Grandir est un processus naturel. Le
petit de chaque espèce vivante tend à se
développer naturellement pour atteindre sa
maturité, se reproduire et participer lui-même au
cycle des existences. L’enfant de l’homme grandit
physiquement, émotionnellement, spirituellement…

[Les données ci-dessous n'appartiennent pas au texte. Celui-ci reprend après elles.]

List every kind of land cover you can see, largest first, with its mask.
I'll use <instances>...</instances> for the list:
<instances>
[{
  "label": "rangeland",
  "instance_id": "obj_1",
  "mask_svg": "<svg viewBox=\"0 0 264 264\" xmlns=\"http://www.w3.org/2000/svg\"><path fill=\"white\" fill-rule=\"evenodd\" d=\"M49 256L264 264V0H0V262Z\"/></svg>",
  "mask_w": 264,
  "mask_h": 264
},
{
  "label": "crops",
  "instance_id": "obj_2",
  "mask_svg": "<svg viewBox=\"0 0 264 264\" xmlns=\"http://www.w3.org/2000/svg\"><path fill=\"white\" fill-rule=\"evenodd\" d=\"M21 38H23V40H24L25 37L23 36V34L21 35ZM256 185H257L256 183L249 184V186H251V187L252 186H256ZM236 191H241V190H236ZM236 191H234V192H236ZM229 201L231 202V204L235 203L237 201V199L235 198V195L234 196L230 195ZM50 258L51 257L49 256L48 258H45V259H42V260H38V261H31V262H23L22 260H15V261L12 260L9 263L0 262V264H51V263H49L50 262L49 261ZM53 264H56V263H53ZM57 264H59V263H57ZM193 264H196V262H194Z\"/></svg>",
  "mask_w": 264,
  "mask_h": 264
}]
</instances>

S’il finit de grandir physiquement à sa
maturité et commence à décliner, il
n’en continue pas moins, jusqu'à sa mort,
à se développer émotionnellement et
spirituellement.
Mais il arrive que ce développement inévitable
soit perturbé,
freiné, parfois interrompu. Ce sont les aléas de
l’existence : la vie
est si miraculeusement vulnérable. La perturbation est
source de
souffrance car cette croissance peut être interrompue,
déviée, l’élan
de vie contrarié : c’est l’image du brin
d’herbe dont la poussée est
soudain empêchée par une pierre roulant sur la
jeune pousse, lui
coupant ainsi le chemin de la lumière. Pour retrouver sa
voie
naturelle, il va lutter, se tordre, se contorsionner, revenir
à la
terre pour repartir, pâlir de souffrance. Dès
qu’un hasard
miséricordieux l’aide à se
libérer de cet obstacle, cette jeune pousse
repart tout droit vers la lumière.
Il en va de même pour nous les hommes. Nos peines sont
parfois si
fortes, si répétitives, que nous en perdons le
chemin de la croissance
; notre souffrance occupe un espace si vaste qu’elle nous
aveugle et
nous ne trouvons plus notre propre lumière. Alors la vie
nous inflige
de nouvelles épreuves afin de nous donner la
possibilité de la
retrouver, nous garder éveillés, nous
empêcher d’abandonner :
addictions diverses, alcool, drogues, travail, sexe, peur de toutes
natures, colères dangereuses… Certains,
épuisés, abandonnent et se
perdent, d’autres cherchent sans relâche un
ailleurs et se rendent
ainsi plus vulnérables, si fatigués ; certains
sentent que la pierre et
la lumière se trouvent à
l’intérieur d’eux-mêmes et
retrouvent ainsi
leur propre chemin.
Guérir
permet ma présence au monde et de vivre de ce que je suis
vraiment.
Grandir
élargit la présence à ce que je suis
vraiment.
Pour guérir, reprendre le chemin de la lumière,
vivre sa
liberté et grandir comme le fait ce brin d'herbe, il est
absolument nécessaire de ressentir que le chemin comme les
obstacles ne se trouvent nulle part ailleurs qu'en moi-même.
Eviter les échappatoires abondamment fournies par mon
incertitude, ressentir ce que je suis vraiment, sans concession ni
faiblesse, me recentrer, être présent quoiqu'il
arrive:
une vaste ambition aussi imprécise qu'un instant.